Space To Grow will inspire gardeners with small urban plots and among the designers are Kate Gould and Dr Catherine MacDonald.
In previous years a lack of female designers at Chelsea has led to criticism but Sue Biggs says: “We didn’t do this deliberately but we have 15 male and 15 female designers.
“It isn’t that the gender gap is closing, the gender gap has closed; everybody can come and design and win medals at Chelsea.”
The ever-popular Artisan Gardens under the London plane trees have eight entries and among those to look out for is the Viking Cruises Garden by award-winning Paul Hervey-Brookes, who has been an RHS judge.
His tips to new designers: “Try not to think about gold medals.
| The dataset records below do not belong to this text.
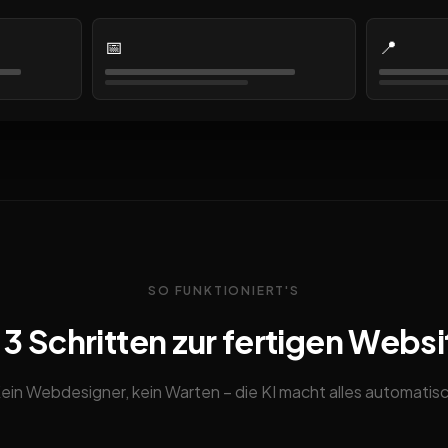
📅
📍
SO FUNKTIONIERT'S
n 3 Schritten zur fertigen Websi
ein Webdesigner, kein Warten – die KI macht alles automatis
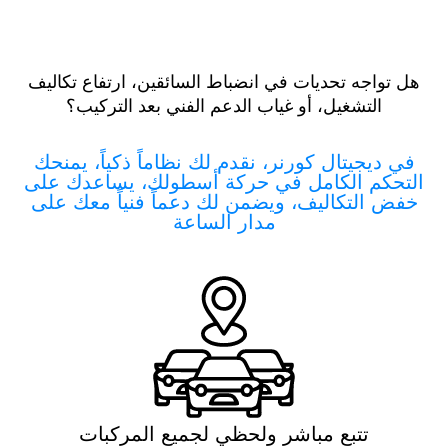
هل تواجه تحديات في انضباط السائقين، ارتفاع تكاليف
التشغيل، أو غياب الدعم الفني بعد التركيب؟
في ديجيتال كورنر، نقدم لك نظاماً ذكياً، يمنحك
التحكم الكامل في حركة أسطولك، يساعدك على
خفض التكاليف، ويضمن لك دعماً فنياً معك على
مدار الساعة
تتبع مباشر ولحظي لجميع المركبات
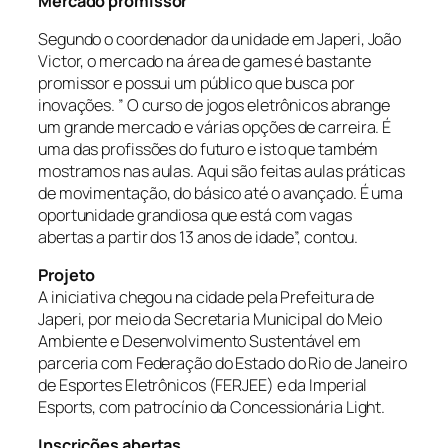
Mercado promissor
Segundo o coordenador da unidade em Japeri, João
Victor, o mercado na área de games é bastante
promissor e possui um público que busca por
inovações. ” O curso de jogos eletrônicos abrange
um grande mercado e várias opções de carreira. É
uma das profissões do futuro e isto que também
mostramos nas aulas. Aqui são feitas aulas práticas
de movimentação, do básico até o avançado. É uma
oportunidade grandiosa que está com vagas
abertas a partir dos 13 anos de idade”, contou.
Projeto
A iniciativa chegou na cidade pela Prefeitura de
Japeri, por meio da Secretaria Municipal do Meio
Ambiente e Desenvolvimento Sustentável em
parceria com Federação do Estado do Rio de Janeiro
de Esportes Eletrônicos (FERJEE) e da Imperial
Esports, com patrocínio da Concessionária Light.
Inscrições abertas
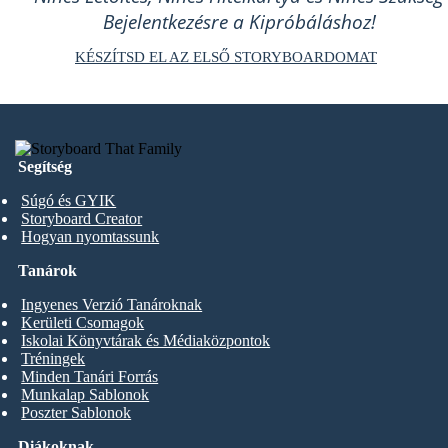
Bejelentkezésre a Kipróbáláshoz!
KÉSZÍTSD EL AZ ELSŐ STORYBOARDOMAT
Segítség
Súgó és GYIK
Storyboard Creator
Hogyan nyomtassunk
Tanárok
Ingyenes Verzió Tanároknak
Kerületi Csomagok
Iskolai Könyvtárak és Médiaközpontok
Tréningek
Minden Tanári Forrás
Munkalap Sablonok
Poszter Sablonok
Diákoknak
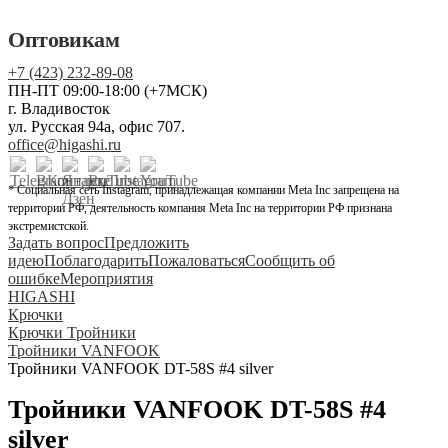
Оптовикам
+7 (423) 232-89-08
ПН-ПТ 09:00-18:00 (+7МСК)
г. Владивосток
ул. Русская 94а, офис 707.
office@higashi.ru
* Социальная сеть Instagram, принадлежащая компании Meta Inc запрещена на
территории РФ, деятельность компания Meta Inc на территории РФ признана
экстремистской.
Задать вопрос
Предложить
идею
Поблагодарить
Пожаловаться
Сообщить об
ошибке
Мероприятия
HIGASHI
Крючки
Крючки Тройники
Тройники VANFOOK
Тройники VANFOOK DT-58S #4 silver
Тройники VANFOOK DT-58S #4
silver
The main thing about making a garden that gets gold is that it has to be full of integrity from the start.”
The jewel in the RHS Chelsea crown is, of course, the Grand Pavilion, where 90 of the world’s best nurseries will be exhibiting.
There will also be a NAFAS floristry exhibition and Flowers From The Farm – British cut-flower growers from Cornwall to the Scottish Highlands – will make their first appearance.
The wow factors are likely to come from Tom Stuart-Smith’s Garfield Weston Foundation garden, Sarah Eberle’s massive Hillier garden, Birmingham City Council’s Windrush garden – complete with a ship – and floral tributes to Prince Harry and Meghan that will decorate the Pavilion’s doorways.